Tuesday, December 9, 2014

Big comparison of ancient samples

F3-statistics measures common genetic drift between populations.   I have done a simple run using ancient genomes and Eigensoft’s qp3Pop program, comparing all those ancient genomes to present-day populations and moved results to Excel graphics.  The bigger the result is the more the present population shares drift with ancient samples.

Ancient genomes:

Loschbour M Luxembourg_Mesolithic
LBK F GermanStuttgart_LBK
Otzi M Tyrolean_Iceman Copper Age
MA1 M Siberian_Upper_Paleolithic
AG2 M Siberian_Ice_Age
Scandinavian_HG M Swedish_HunterGatherer Neolithic
Scandinavian_farmer F Swedish_Farmer Neolithic
Motala12 M Swedish_Motala 7000 years old
LaBrana M    LaBrana Mesolithic
AngloSaxon several samples UK Hinxton Iron Age
Briton several samples UK Hinxton Iron Age
NE1…NE7  Hungarian Neolithic
KO1 Hungarian Neolithic
CO1 Hungarian Copper Age
IR1 Hungarian Iron Age
BR2 Hungarian Bronze age

The formula is f3(Mbuti;test1,test2)

All results can be downloaded and unzipped here.
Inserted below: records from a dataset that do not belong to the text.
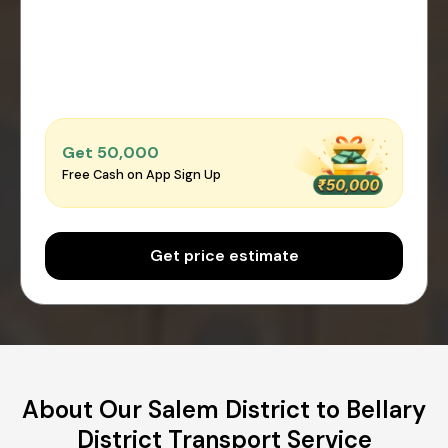
Get ₹50,000
Free Cash on App Sign Up
Get price estimate
About Our Salem District to Bellary
District Transport Service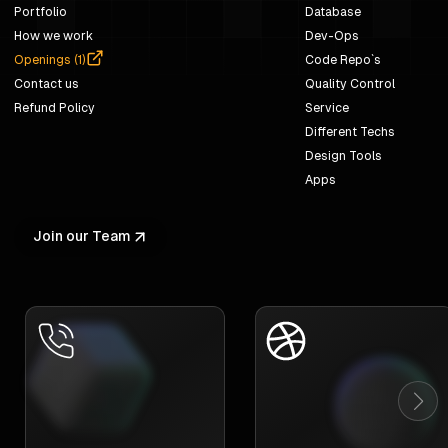
Portfolio
Database
How we work
Dev-Ops
Openings (
1
)
Code Repo`s
Contact us
Quality Control
Refund Policy
Service
Different Techs
Design Tools
Apps
Join our Team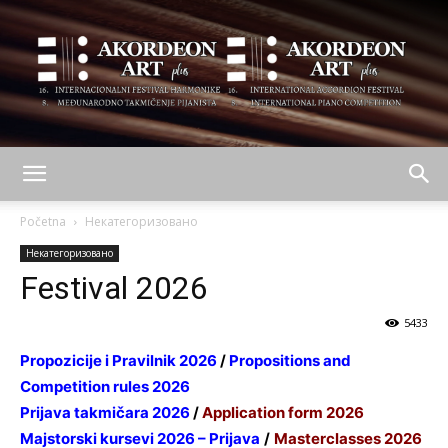
AKORDEON
Početna
Некатегоризовано
Некатегоризовано
Festival 2026
ART
5433
Propozicije i Pravilnik 2026
/
Propositions and
plus
Competition rules 2026
Prijava takmičara 2026
/
Application form 2026
Majstorski kursevi 2026 – Prijava
/
Masterclasses 2026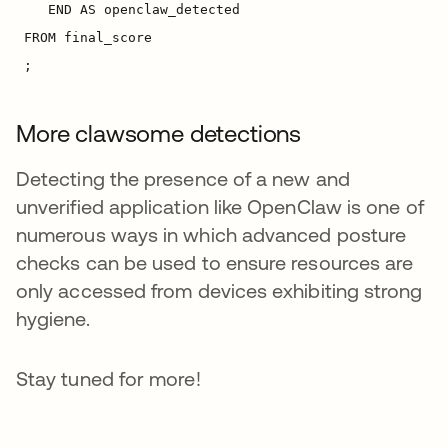
More clawsome detections
Detecting the presence of a new and
unverified application like OpenClaw is one of
numerous ways in which advanced posture
checks can be used to ensure resources are
only accessed from devices exhibiting strong
hygiene.
Stay tuned for more!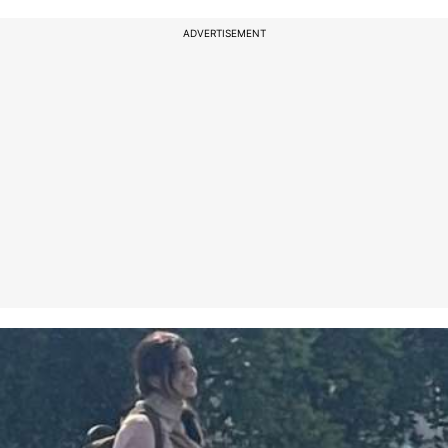
ADVERTISEMENT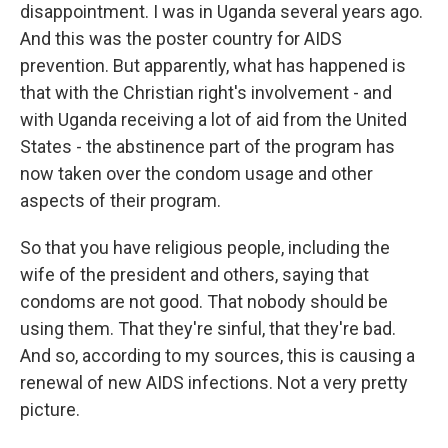
disappointment. I was in Uganda several years ago.
And this was the poster country for AIDS
prevention. But apparently, what has happened is
that with the Christian right's involvement - and
with Uganda receiving a lot of aid from the United
States - the abstinence part of the program has
now taken over the condom usage and other
aspects of their program.
So that you have religious people, including the
wife of the president and others, saying that
condoms are not good. That nobody should be
using them. That they're sinful, that they're bad.
And so, according to my sources, this is causing a
renewal of new AIDS infections. Not a very pretty
picture.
I couldn’t resist to look why I have at 23andme many “cousins” in Southern Russia and Ukraine, but no one in Nothern Russia.  This looked weird because I have heard always that the Finns are from the north.  Indeed, Western Finns, like me,  are closer Ukrainians in terms of the common genetic drift than Northern Russians (Mordva and Russian people closer White Sea).  Surprising. 

Sunday, December 7, 2014

Starting with new data

I am now starting with a new data set and hopefully I can give you more reliable results.  My new set is based on the data publicly available from Lazaridis et al. 2014.   Some additions were made:

 Finnish, British and CEU samples from the 1000-genomes project
 5 ancient British samples from Hinxton
 8 ancient Hungarian samples (from Y-Str server)
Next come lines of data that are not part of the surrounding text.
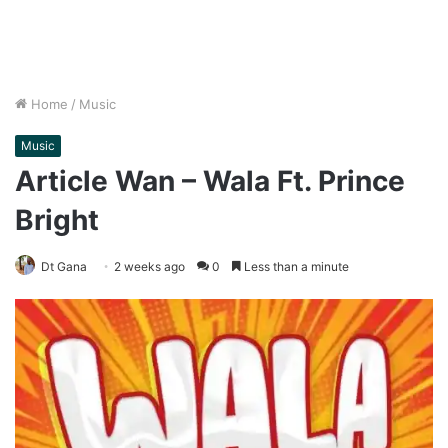
Home
/
Music
Music
Article Wan – Wala Ft. Prince
Bright
Dt Gana
2 weeks ago
0
Less than a minute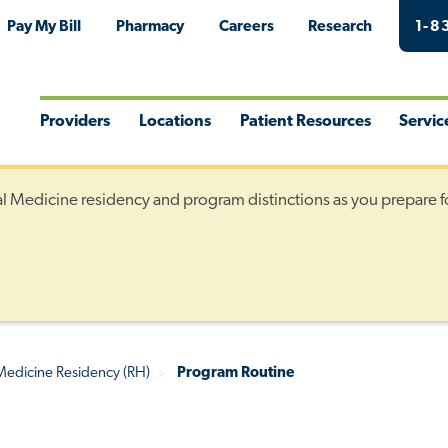
Pay My Bill
Pharmacy
Careers
Research
1-8
Providers
Locations
Patient Resources
Servic
Toggle
Toggle
Toggle
Togg
Menu
Menu
Menu
Men
al Medicine residency and program distinctions as you prepare f
 Medicine Residency (RH)
Program Routine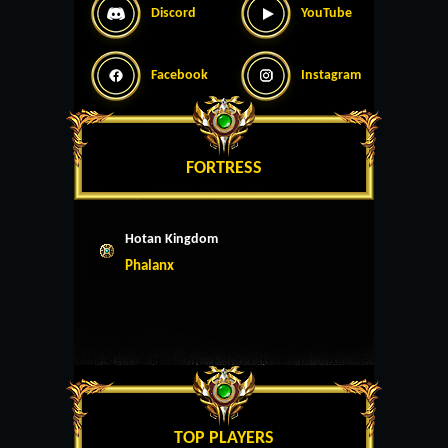
Discord
YouTube
Facebook
Instagram
FORTRESS
Hotan Kingdom
Phalanx
TOP PLAYERS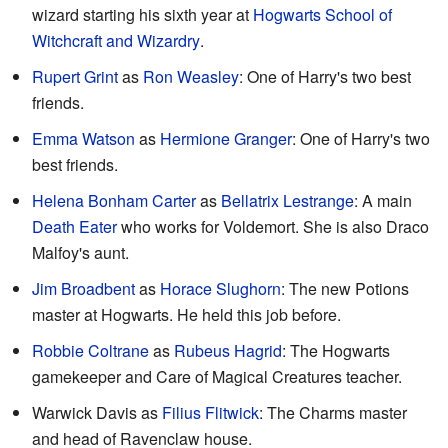
wizard starting his sixth year at
Hogwarts School of
Witchcraft and Wizardry
.
Rupert Grint
as
Ron Weasley
: One of Harry's two best
friends.
Emma Watson
as
Hermione Granger
: One of Harry's two
best friends.
Helena Bonham Carter
as
Bellatrix Lestrange
: A main
Death Eater
who works for Voldemort. She is also Draco
Malfoy's aunt.
Jim Broadbent
as
Horace Slughorn
: The new Potions
master at Hogwarts. He held this job before.
Robbie Coltrane
as
Rubeus Hagrid
: The Hogwarts
gamekeeper and Care of Magical Creatures teacher.
Warwick Davis as
Filius Flitwick
: The Charms master
and head of Ravenclaw house.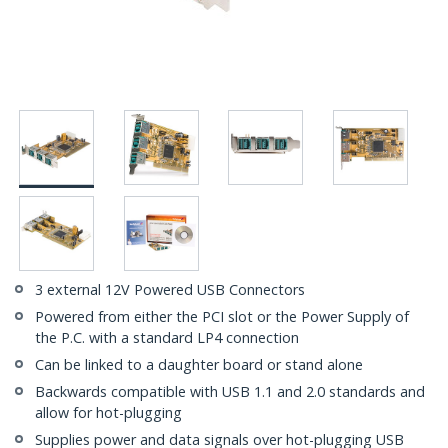
3 external 12V Powered USB Connectors
Powered from either the PCI slot or the Power Supply of
the P.C. with a standard LP4 connection
Can be linked to a daughter board or stand alone
Backwards compatible with USB 1.1 and 2.0 standards and
allow for hot-plugging
Supplies power and data signals over hot-plugging USB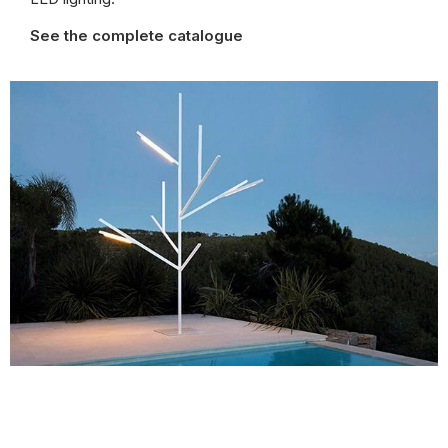
See the complete catalogue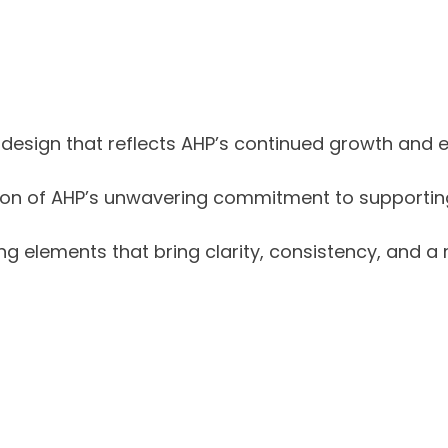
design that reflects AHP’s continued growth and e
ion of AHP’s unwavering commitment to supporting 
 elements that bring clarity, consistency, and a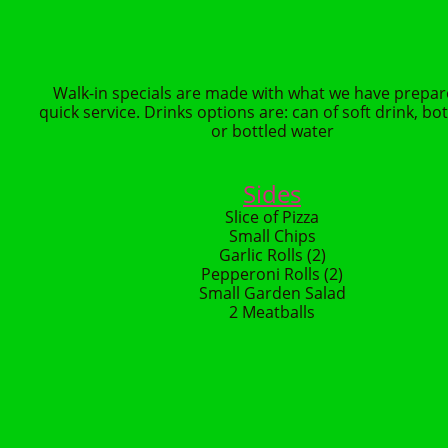
Walk-in specials are made with what we have prepar
quick service. Drinks options are: can of soft drink, bot
or bottled water
Sides
Slice of Pizza
Small Chips
Garlic Rolls (2)
Pepperoni Rolls (2)
Small Garden Salad
2 Meatballs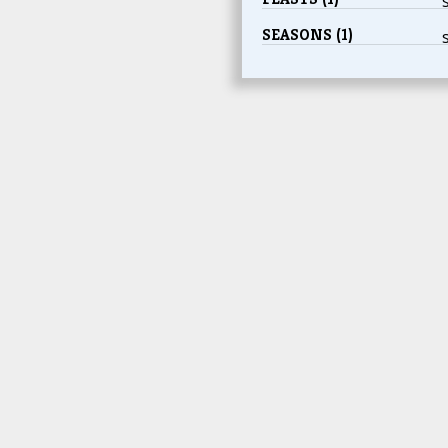
SEASONS (1)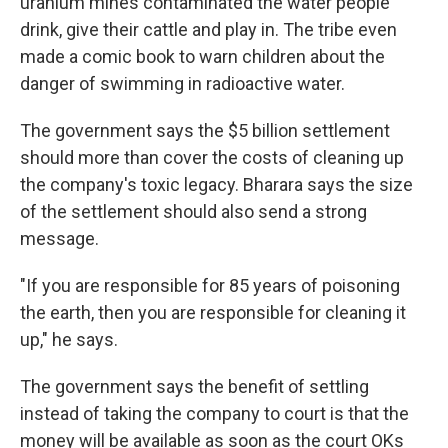
uranium mines contaminated the water people
drink, give their cattle and play in. The tribe even
made a comic book to warn children about the
danger of swimming in radioactive water.
The government says the $5 billion settlement
should more than cover the costs of cleaning up
the company's toxic legacy. Bharara says the size
of the settlement should also send a strong
message.
"If you are responsible for 85 years of poisoning
the earth, then you are responsible for cleaning it
up," he says.
The government says the benefit of settling
instead of taking the company to court is that the
money will be available as soon as the court OKs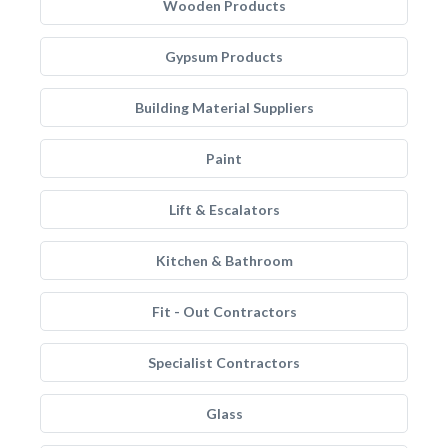
Wooden Products
Gypsum Products
Building Material Suppliers
Paint
Lift & Escalators
Kitchen & Bathroom
Fit - Out Contractors
Specialist Contractors
Glass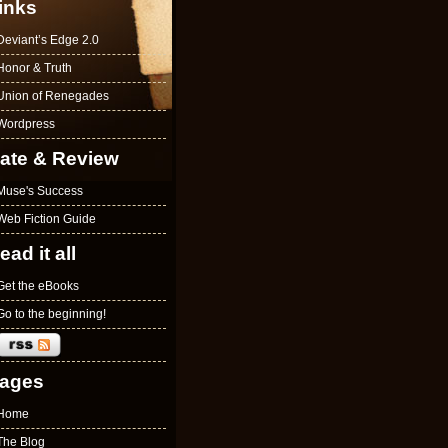
inks
Deviant’s Edge 2.0
Honor & Truth
Union of Renegades
Wordpress
ate & Review
Muse's Success
Web Fiction Guide
ead it all
Get the eBooks
Go to the beginning!
ages
Home
The Blog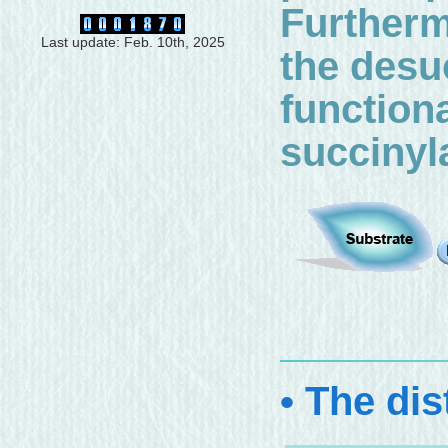
Furthermo
Last update: Feb. 10th, 2025
the desu
function
succinyl
• The dis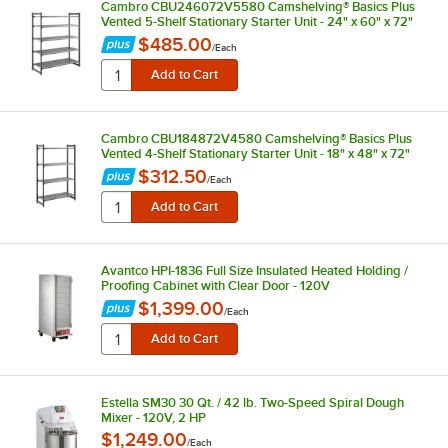
Cambro CBU246072V5580 Camshelving® Basics Plus
Vented 5-Shelf Stationary Starter Unit - 24" x 60" x 72"
$485.00
/
Each
Cambro CBU184872V4580 Camshelving® Basics Plus
Vented 4-Shelf Stationary Starter Unit - 18" x 48" x 72"
$312.50
/
Each
Avantco HPI-1836 Full Size Insulated Heated Holding /
Proofing Cabinet with Clear Door - 120V
$1,399.00
/
Each
Estella SM30 30 Qt. / 42 lb. Two-Speed Spiral Dough
Mixer - 120V, 2 HP
$1,249.00
/
Each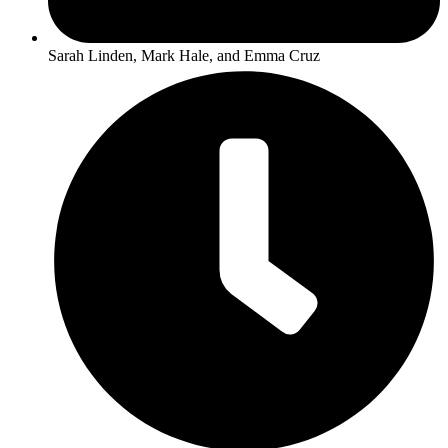
Sarah Linden, Mark Hale, and Emma Cruz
Going to Lazaridis’ data meant also changing to Affymetrix coordinates.   Affymetrix doesn’t fit well with most commercial SNP sets, but seems to give better coverage for many ancient samples.  Switching to Affymetrix  was not a problem to me because my private sample collection is not big and I can give it away and take the advantage of better data.   Now I have

2244 samples
555268 SNP’s

The individual sample data mostly covers the whole 550kSNP, also many ancient samples reach over 500kSNP. 

Present ancient genomes

I am not yet familiar with those ancient samples and it takes a time to find out their secrets.

While I have a new data I am also starting with a new software toolkit.   I found the Eigenstrat format handy, because it is also easy to handle with SQL-tools.  This decision led to another one, to use Eigensoft’s software.  Luckily they just a few weeks ago released a new version.  

It is the time to uncork the new data, starting with Eigensoft’s excellent PCA tool.  It is capable to do many thing, like LD-pruning, random sample selection, sample projection etc.   Now I use only the random sample selection, which ensures that none of populations are oversampled.   I use the whole 550k data and  I do not use LD-pruning for two reasons.  At first it is not necessary to avoid excessive clustering.  Working with the LD-pruned data I did not notice any improvement in clustering.   Secondly, LD-pruning can be disadvantageous, because not all populations have the same genetic drift to remove.  Generally the LD-pruning must be used carefully and it is not for dummies like me, so I use it seldom and trust to the original data.

PCA including Europeans

Fst-distance table.  Average standard error is 0,000762745, meaning that there can be an error of one thousandth of unity.